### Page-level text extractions
[Start of section]

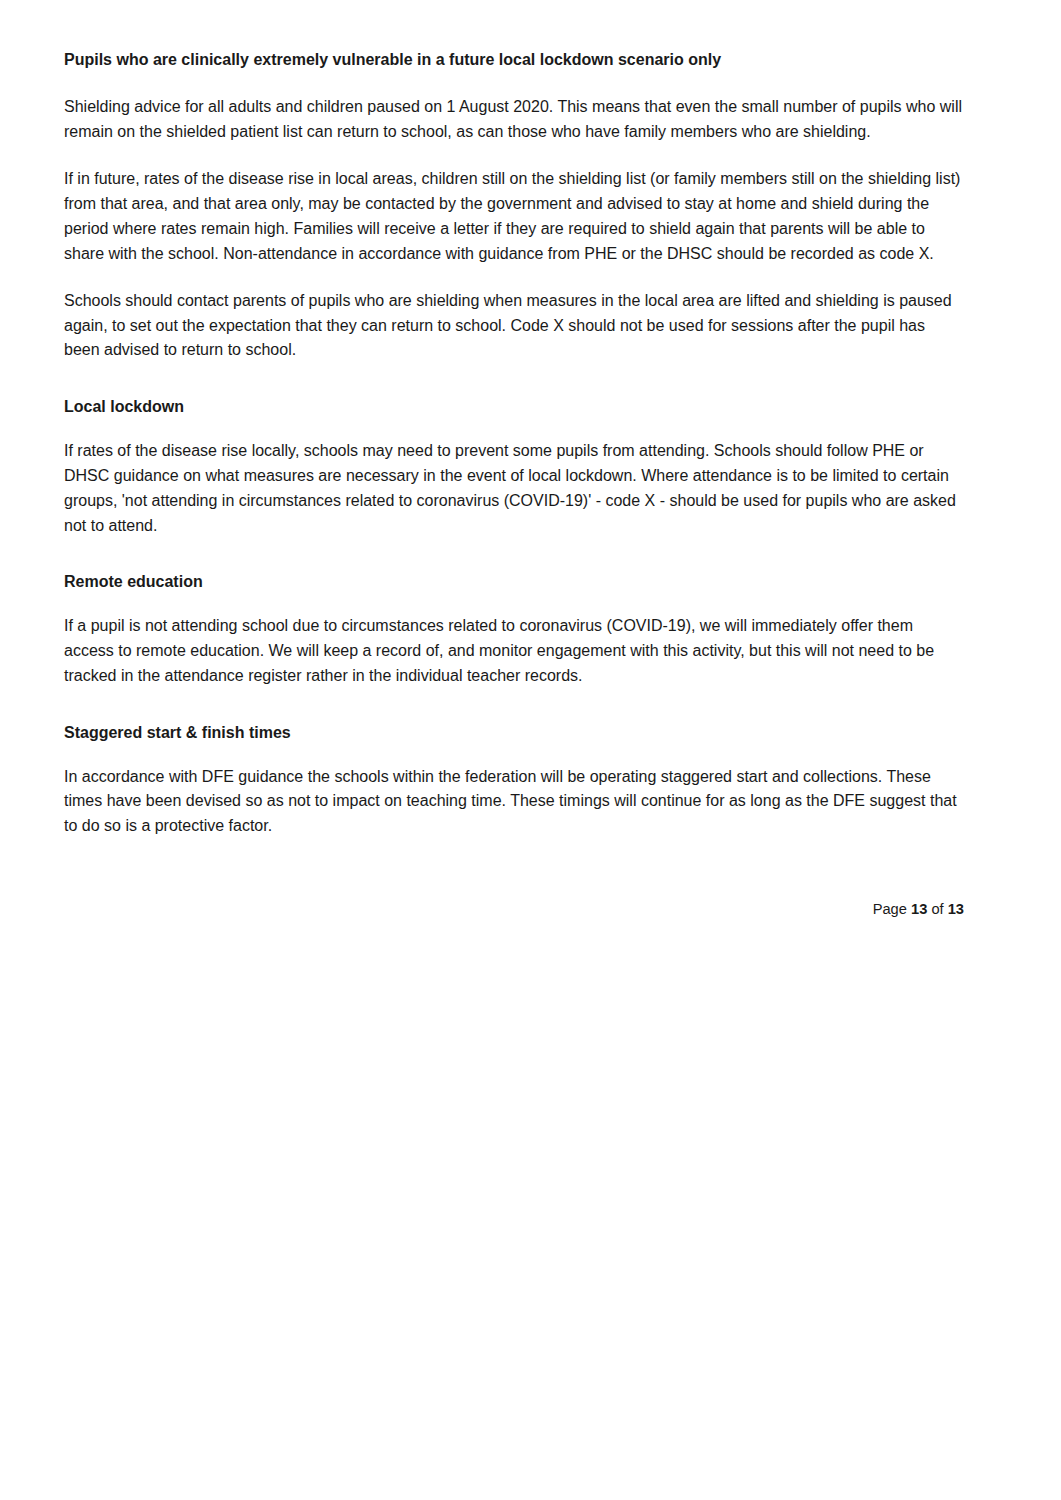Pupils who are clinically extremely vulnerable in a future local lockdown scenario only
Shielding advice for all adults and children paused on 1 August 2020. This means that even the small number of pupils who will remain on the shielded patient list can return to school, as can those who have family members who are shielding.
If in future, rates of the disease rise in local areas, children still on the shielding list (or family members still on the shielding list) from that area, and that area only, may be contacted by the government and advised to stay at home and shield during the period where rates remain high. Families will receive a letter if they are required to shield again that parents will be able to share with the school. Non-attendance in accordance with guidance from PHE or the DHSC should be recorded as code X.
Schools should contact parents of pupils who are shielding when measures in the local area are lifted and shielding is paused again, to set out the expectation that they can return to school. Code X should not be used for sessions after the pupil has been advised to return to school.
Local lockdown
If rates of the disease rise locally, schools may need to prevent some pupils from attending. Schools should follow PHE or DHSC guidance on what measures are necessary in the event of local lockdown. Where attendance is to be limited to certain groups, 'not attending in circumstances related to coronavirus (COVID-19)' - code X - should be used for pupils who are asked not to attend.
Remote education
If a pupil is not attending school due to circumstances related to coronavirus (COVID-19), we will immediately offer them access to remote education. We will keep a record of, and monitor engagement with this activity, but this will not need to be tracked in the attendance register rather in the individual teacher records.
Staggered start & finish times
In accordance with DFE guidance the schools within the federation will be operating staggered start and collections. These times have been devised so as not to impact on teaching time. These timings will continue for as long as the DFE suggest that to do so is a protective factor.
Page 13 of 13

[End of section]

### Exercise
An exact copy of every record above is needed, with all pictures left out.

### Result of the exercise
Pupils who are clinically extremely vulnerable in a future local lockdown scenario only
Shielding advice for all adults and children paused on 1 August 2020. This means that even the small number of pupils who will remain on the shielded patient list can return to school, as can those who have family members who are shielding.
If in future, rates of the disease rise in local areas, children still on the shielding list (or family members still on the shielding list) from that area, and that area only, may be contacted by the government and advised to stay at home and shield during the period where rates remain high. Families will receive a letter if they are required to shield again that parents will be able to share with the school. Non-attendance in accordance with guidance from PHE or the DHSC should be recorded as code X.
Schools should contact parents of pupils who are shielding when measures in the local area are lifted and shielding is paused again, to set out the expectation that they can return to school. Code X should not be used for sessions after the pupil has been advised to return to school.
Local lockdown
If rates of the disease rise locally, schools may need to prevent some pupils from attending. Schools should follow PHE or DHSC guidance on what measures are necessary in the event of local lockdown. Where attendance is to be limited to certain groups, 'not attending in circumstances related to coronavirus (COVID-19)' - code X - should be used for pupils who are asked not to attend.
Remote education
If a pupil is not attending school due to circumstances related to coronavirus (COVID-19), we will immediately offer them access to remote education. We will keep a record of, and monitor engagement with this activity, but this will not need to be tracked in the attendance register rather in the individual teacher records.
Staggered start & finish times
In accordance with DFE guidance the schools within the federation will be operating staggered start and collections. These times have been devised so as not to impact on teaching time. These timings will continue for as long as the DFE suggest that to do so is a protective factor.
Page 13 of 13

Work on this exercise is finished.